As pessoas que estão na administração pública do Estado têm uma nobre função
que é representar os interesses gerais. A mais alta preparação técnica não é
suficiente se falta compromisso ético.
·
A ética, professor, é uma questão que se transforma à
medida que a sociedade avança. Como o senhor avalia a questão ética nos dias de
hoje?
É
uma questão permanente da história da humanidade. O império romano, sobretudo
nos momentos finais, teve muitos problemas, e uma corrupção galopante. Mas,
hoje em dia, creio que experimentamos esses problemas com mais intensidade do
que no passado. A força que tem a busca do poder pelo poder. Os
narcotraficantes, por exemplo, podem fazer as coisas mais inverossímeis para
escalar uma posição. O poder tem uma atração que sempre esteve presente na
humanidade, uma atração para todos os cidadãos. Como o dinheiro, que é um
elemento que sempre teve grande importância e é natural que isso aconteça. Mas
o problema é quando o dinheiro é um fim em si. O dinheiro é muito importante,
mas deve ser um meio e não um fim. Outro elemento, e você que trabalha na
imprensa compreende bem, é o poder da notoriedade, a fama. Quantos políticos e
altos funcionários, por causa da notoriedade, da fama, são capazes de fazer
coisas inconfessáveis? O dinheiro e a fama fazem parte do desejo das pessoas,
que precisam administrá-la com critérios, responsabilidade. E recuperando uma
palavra da filosofia grega, com prudência. O que precisamos agora são pessoas,
na política e administração pública, prudentes.
·
Já que estamos tratando de líderes imprudentes, queria
que o senhor falasse um pouco sobre o fantasma da ameaça nuclear que voltou a
assombrar o mundo com a guerra da Ucrânia. Como o senhor analisa esse cenário
global do ponto de vista do Direito Administrativo Internacional?
Inevitavelmente
essa pergunta me traz à mente algo que estamos sempre estudando, que é o fenômeno
da globalização, o direito administrativo global. E, claro, a globalização vem
se ensejando em muitas áreas, não só as que você mencionou como a guerra, a
ameaça nuclear. Têm também as questões de imigração, as esportivas. Imagine que
estamos no Brasil, o país de futebol. Temos os problemas das associações e
federações internacionais de futebol.
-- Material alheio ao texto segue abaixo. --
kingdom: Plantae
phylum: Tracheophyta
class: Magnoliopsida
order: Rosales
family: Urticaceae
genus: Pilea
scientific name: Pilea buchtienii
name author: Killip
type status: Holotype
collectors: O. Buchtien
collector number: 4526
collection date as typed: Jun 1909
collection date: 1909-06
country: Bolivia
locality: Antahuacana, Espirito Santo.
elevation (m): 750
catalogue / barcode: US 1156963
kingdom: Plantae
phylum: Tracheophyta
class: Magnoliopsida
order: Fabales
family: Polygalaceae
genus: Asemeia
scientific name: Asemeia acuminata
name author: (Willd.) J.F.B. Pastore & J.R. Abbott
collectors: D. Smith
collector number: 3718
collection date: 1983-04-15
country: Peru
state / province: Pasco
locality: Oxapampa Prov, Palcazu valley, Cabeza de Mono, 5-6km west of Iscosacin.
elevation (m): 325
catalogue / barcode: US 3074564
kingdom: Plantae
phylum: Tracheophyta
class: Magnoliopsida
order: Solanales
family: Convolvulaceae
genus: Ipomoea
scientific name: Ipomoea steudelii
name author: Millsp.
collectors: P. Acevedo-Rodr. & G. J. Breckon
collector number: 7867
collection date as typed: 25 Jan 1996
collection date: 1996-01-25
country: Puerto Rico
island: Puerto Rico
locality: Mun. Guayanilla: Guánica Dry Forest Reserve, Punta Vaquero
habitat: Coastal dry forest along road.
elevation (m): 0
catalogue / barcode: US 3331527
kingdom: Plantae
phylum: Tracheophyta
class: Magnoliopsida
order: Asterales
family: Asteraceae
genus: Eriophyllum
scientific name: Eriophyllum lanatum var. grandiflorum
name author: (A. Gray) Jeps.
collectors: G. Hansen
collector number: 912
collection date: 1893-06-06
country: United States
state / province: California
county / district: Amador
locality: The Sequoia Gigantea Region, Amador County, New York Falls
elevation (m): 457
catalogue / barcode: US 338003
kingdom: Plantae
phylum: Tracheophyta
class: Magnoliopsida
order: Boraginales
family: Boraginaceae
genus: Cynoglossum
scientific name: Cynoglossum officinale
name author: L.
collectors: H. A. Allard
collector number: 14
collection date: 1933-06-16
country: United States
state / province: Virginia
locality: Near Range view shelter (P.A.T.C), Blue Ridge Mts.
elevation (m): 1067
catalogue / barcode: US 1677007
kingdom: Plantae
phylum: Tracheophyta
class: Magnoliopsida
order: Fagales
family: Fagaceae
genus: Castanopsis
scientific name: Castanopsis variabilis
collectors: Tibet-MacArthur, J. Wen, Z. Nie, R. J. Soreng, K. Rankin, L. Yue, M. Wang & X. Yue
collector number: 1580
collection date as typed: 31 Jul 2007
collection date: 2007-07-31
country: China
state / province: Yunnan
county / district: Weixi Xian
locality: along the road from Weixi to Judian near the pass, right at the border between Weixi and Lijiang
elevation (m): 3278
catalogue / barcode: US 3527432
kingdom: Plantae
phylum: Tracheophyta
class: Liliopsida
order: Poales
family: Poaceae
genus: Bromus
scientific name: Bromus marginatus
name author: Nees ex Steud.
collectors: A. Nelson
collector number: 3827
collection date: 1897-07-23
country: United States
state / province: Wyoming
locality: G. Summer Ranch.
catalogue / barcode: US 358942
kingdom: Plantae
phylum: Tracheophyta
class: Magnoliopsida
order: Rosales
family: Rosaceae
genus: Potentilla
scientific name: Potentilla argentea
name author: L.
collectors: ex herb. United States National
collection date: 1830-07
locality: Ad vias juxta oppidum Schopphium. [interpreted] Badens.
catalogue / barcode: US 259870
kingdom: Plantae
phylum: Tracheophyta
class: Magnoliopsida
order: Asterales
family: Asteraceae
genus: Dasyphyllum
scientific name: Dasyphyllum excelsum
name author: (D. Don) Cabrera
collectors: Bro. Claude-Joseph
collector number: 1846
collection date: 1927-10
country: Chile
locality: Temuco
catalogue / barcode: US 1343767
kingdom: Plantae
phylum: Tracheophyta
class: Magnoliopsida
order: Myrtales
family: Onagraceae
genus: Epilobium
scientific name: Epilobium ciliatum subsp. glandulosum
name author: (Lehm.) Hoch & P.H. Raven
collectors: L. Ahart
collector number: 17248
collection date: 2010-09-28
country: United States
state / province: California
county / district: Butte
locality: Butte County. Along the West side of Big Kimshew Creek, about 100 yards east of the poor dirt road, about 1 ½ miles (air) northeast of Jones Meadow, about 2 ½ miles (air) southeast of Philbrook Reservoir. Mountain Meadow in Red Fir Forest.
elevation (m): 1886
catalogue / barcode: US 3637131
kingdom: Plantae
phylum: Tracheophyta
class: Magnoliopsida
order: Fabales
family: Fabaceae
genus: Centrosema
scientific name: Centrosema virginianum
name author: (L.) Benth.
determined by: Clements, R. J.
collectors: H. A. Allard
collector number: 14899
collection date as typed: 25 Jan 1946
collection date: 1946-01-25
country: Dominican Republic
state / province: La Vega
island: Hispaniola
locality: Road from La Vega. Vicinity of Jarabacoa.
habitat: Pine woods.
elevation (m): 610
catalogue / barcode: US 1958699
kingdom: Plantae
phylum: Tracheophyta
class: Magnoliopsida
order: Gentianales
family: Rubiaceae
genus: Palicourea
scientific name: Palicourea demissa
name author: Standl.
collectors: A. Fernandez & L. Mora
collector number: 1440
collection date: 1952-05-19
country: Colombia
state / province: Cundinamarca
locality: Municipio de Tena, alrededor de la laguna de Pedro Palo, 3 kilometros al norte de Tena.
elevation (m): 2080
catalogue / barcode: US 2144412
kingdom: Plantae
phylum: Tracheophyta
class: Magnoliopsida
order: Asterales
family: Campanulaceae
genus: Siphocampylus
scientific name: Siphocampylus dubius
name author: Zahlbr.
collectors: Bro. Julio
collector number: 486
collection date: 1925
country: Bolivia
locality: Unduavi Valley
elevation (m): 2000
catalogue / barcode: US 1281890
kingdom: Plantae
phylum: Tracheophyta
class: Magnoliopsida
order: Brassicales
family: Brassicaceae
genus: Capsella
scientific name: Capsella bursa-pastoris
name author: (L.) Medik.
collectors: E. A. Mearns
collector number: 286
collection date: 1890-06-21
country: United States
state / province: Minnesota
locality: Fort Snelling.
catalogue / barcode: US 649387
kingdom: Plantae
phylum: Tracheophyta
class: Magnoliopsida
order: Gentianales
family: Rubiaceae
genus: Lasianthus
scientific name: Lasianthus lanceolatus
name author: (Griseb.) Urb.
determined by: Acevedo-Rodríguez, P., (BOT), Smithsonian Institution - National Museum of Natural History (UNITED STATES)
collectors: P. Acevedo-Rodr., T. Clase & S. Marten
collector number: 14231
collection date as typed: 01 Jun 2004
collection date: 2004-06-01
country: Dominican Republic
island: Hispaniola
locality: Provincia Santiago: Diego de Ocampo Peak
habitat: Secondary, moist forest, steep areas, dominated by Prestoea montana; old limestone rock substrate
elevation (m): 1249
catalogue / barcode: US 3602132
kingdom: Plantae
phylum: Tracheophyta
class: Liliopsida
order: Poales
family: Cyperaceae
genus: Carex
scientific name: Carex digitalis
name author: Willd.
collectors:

As questões de saúde internacional,
regidos pela Organização Mundial de Saúde. Estamos cheios de assuntos
internacionais que precisam ser regulados. A Internet, por exemplo. A
inteligência artificial, que está chegando. O Direito tem esse papel de
regular. E quando o deixamos o Direito fora, há muitos problemas. Porque o
Direito garante que essas decisões serão tomadas baseadas em parâmetros de
Justiça. Como jurista, entendo que o grande desafio que temos na humanidade é
colocar o Direito no lugar que lhe corresponde. E nós todos vamos precisar
trabalhar para que assim seja. E denunciar quando o Direito for excluído,
porque senão vamos repetir caminhos terríveis. Todos nós lembramos do que
aconteceu na Segunda Guerra Mundial. E sabemos que só somos capazes de manejar
as relações internacionais com o Direito. Pode ser até uma posição ingênua, mas
não estou de acordo com a ideia segundo a qual as relações entre os países são
regidas apenas pelos interesses comerciais, políticos e econômicos. Essas
relações também devem ser regidas pelo Direito. Ou são apenas interesses que
podem provocar graves consequências.